Carry on the essay about reacting to Trump's election win, picking up right after its last sentence.
----- SELECTED TEXT
I was shocked that Trump won. Not surprised, but in physical shock. Of the post-trauma sort you see on TV shows.
I’ve always understood how people could vote or think differently than myself, so it’s not helpful to feign ignorance and surprise at an event like this. It’s not surprising or unbelievable.
But the shock quickly turned to anger. I think I handled the anger okay considering just how visceral it was and that it lasted for two whole days, with mild nausea cropping up sporadically.
First, I’m Angry at the Left
I self identify as liberal. I don’t really self identify as the left, although I am certainly left of center on average.
However, I think most people underestimate just how “conservative” I lean on some issues. I’m fine with a less complicated government when it comes to taxes and regulation of many things, such as professional licensing and prescription drugs. I’m okay with a fairly high degree of utilitarian violence and war, with the dropping of the nuclear bombs in Japan being the ultimate example of what I would consider to be legitimate death and use of extreme force. I’m also okay with more stringent security measures based on statistical profiling in many cases. And of course, I share much of the same fear that middle America has about job destruction from automation and understand that immigration really does cost Americans laborers, particularly low-skilled ones.
----------
----- DATASET ENTRIES
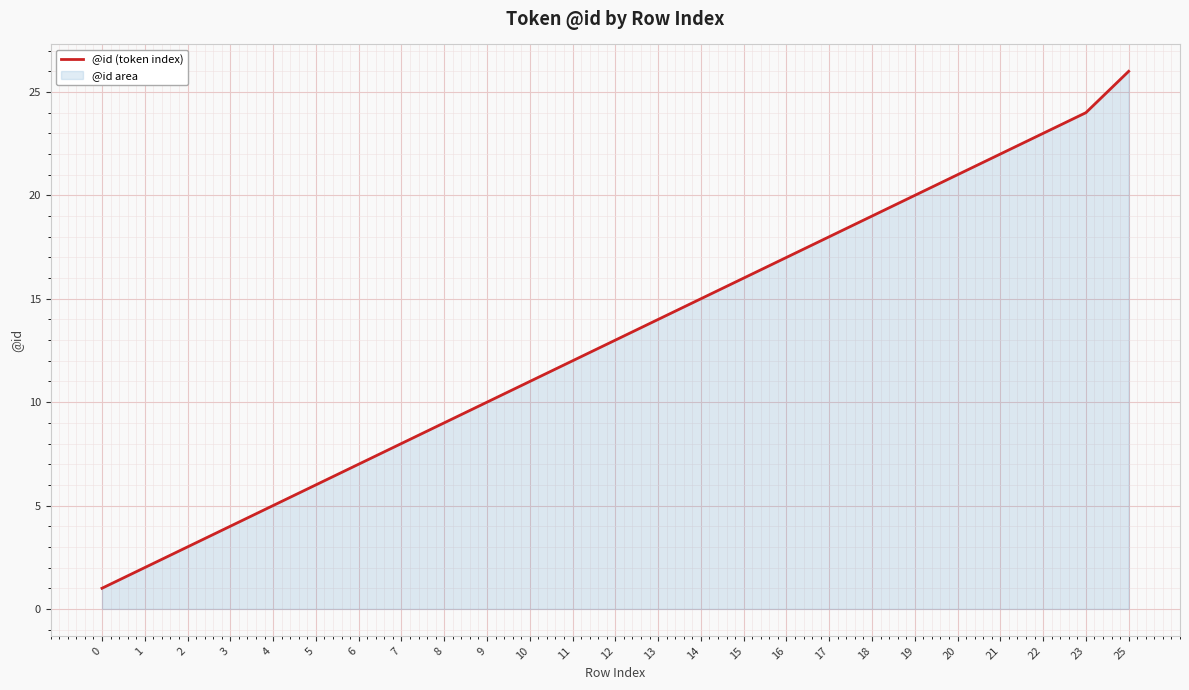

True or false: there are more than 1 points higher than both neighbors.

False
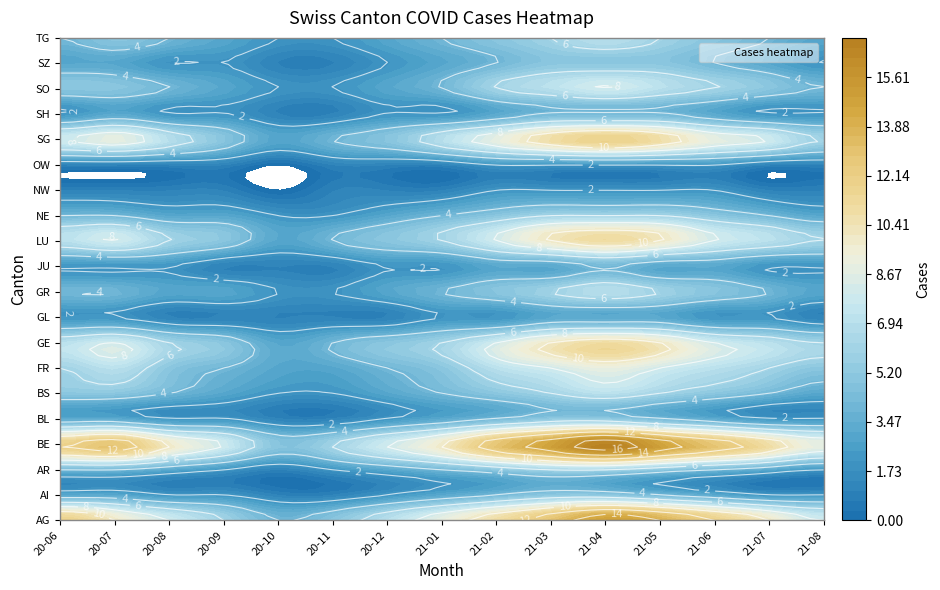

Reading left to right, what are all the values shown in this chart?

AG: 12	10	8	6	4	5	7	9	11	13	15	14	12	10	8
AI: 3	3	2	2	1	1	2	3	4	5	5	4	3	2	2
AR: 4	4	3	2	1	2	3	4	5	6	6	5	4	3	2
BE: 12	13	10	8	5	6	8	10	13	15	17	15	13	11	9
BL: 3	3	2	2	1	1	2	3	4	5	5	4	3	2	2
BS: 5	5	4	3	2	2	3	4	5	6	7	6	5	4	3
FR: 6	7	5	4	3	3	4	5	7	8	9	8	7	6	5
GE: 7	8	6	5	3	4	5	6	8	10	11	10	8	7	6
GL: 2	2	1	1	1	1	1	2	2	3	3	3	2	2	1
GR: 4	4	3	3	2	2	3	4	5	6	7	6	5	4	3
JU: 2	2	2	1	1	1	2	2	3	3	4	3	3	2	2
LU: 7	8	6	5	3	4	5	6	8	10	11	10	8	7	6
NE: 4	4	3	3	2	2	3	4	5	6	6	6	5	4	3
NW: 1	1	1	1	0	1	1	1	2	2	2	2	2	1	1
OW: 1	1	1	1	0	1	1	1	2	2	2	2	2	1	1
SG: 8	9	7	5	3	4	5	7	9	11	12	11	9	8	6
SH: 2	3	2	2	1	1	2	2	3	4	4	4	3	2	2
SO: 5	5	4	3	2	2	3	4	6	7	8	7	6	5	4
SZ: 3	3	2	2	1	1	2	3	4	5	5	5	4	3	2
TG: 4	5	4	3	2	2	3	4	5	6	7	6	5	4	3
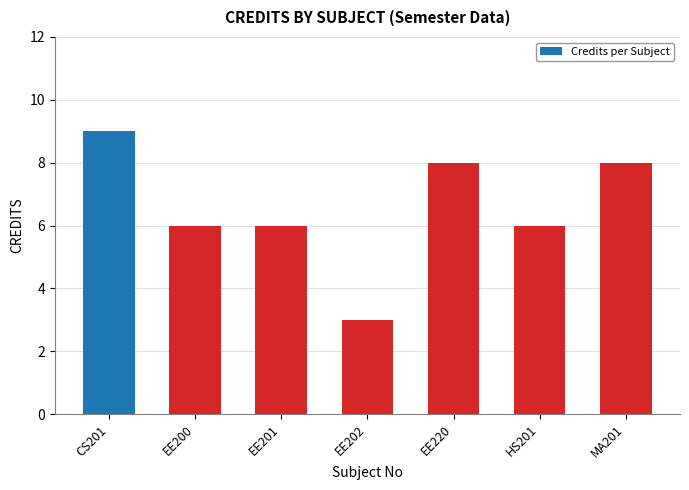

What is the change in value from CS201 to EE201?

-3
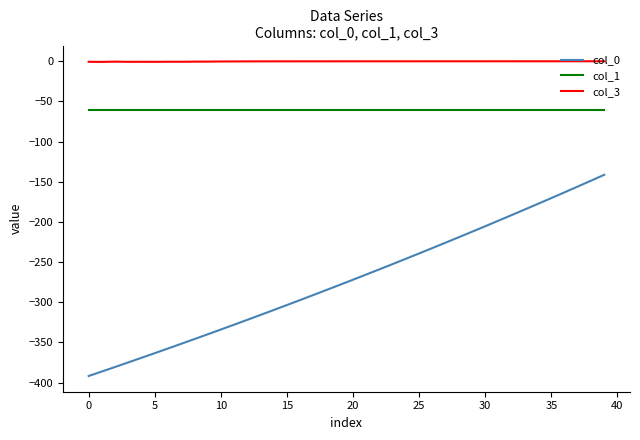

Which series has the widest spread of values?

col_0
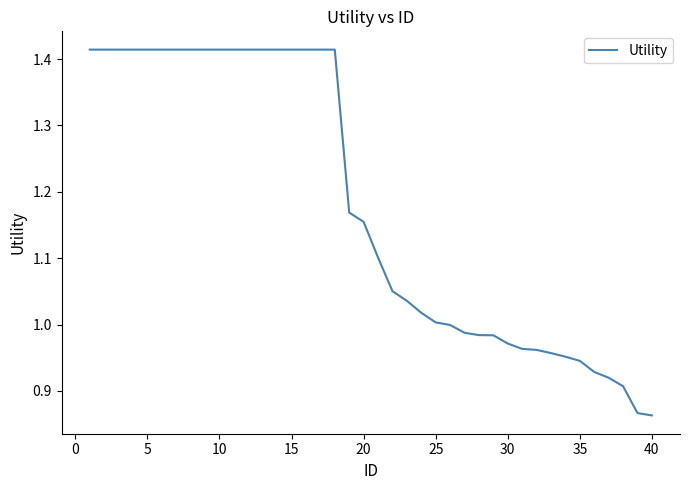

What is the difference between the maximum and minimum values?

0.6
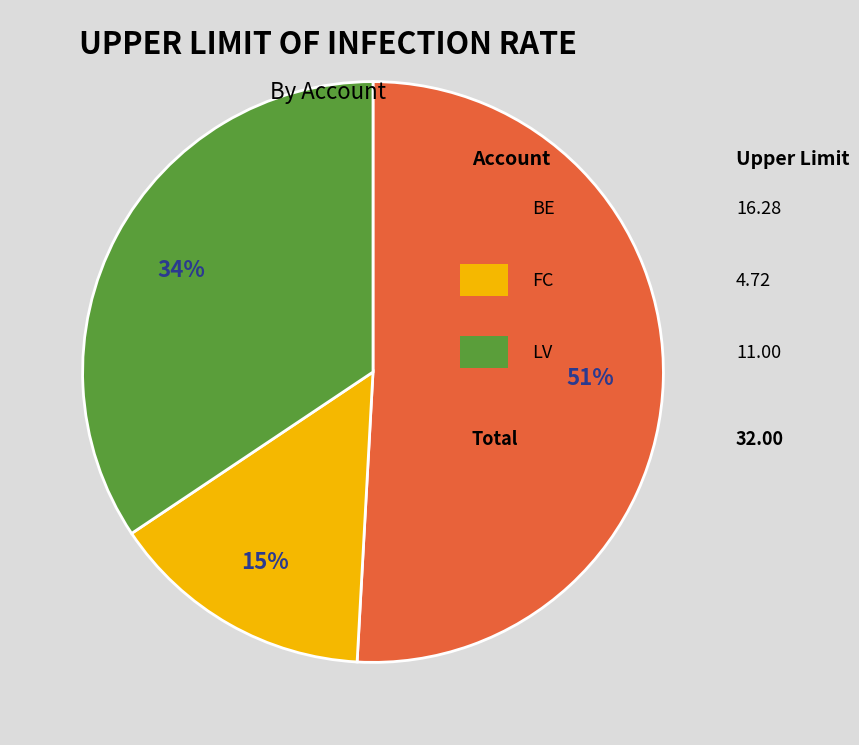

Is there any slice that represents more than half of the pie?

Yes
----------
RESULT OF THIS EXERCISE:
In the book linked directly above on immigration, We Wanted Workers written by the leading American expert on the subject, George Borjas states that immigration laws are really a question about who you are rooting for, domestic native laborers or often extremely poor and disadvantaged immigrants who live in poverty and come looking for a better life? He, and I tend to agree, thinks that the domestic worker should be privileged when it comes to federal and national legislation. Citizens deserve to be treated as first in order of importance. I do wish for a world with open borders and unrestricted mobility in the long-run, but citizens deserve to come to that conclusion themselves and hurting Americans understandably root for themselves first. I think the question of who you are rooting for extends to and explains much of this election and modern US politics beyond just immigration.
So being liberal, rather than left-wing, means to me that I hold liberty as a cherished value, perhaps the highest and typically the default if I am unsure how to decide. When in doubt and there is not much evidence one way or another, siding with maintaining liberty over other choices gives the best chance of benefitting total welfare. In general, people are better at making their own choices for themselves than a central planner and according them the respect and dignity to do so is a defining feature of liberalism and what has made the world an extremely better place over the past 250 years.
I believe the default to liberalism when empiricism doesn’t clearly dictate otherwise should hold true for both economics and social justice.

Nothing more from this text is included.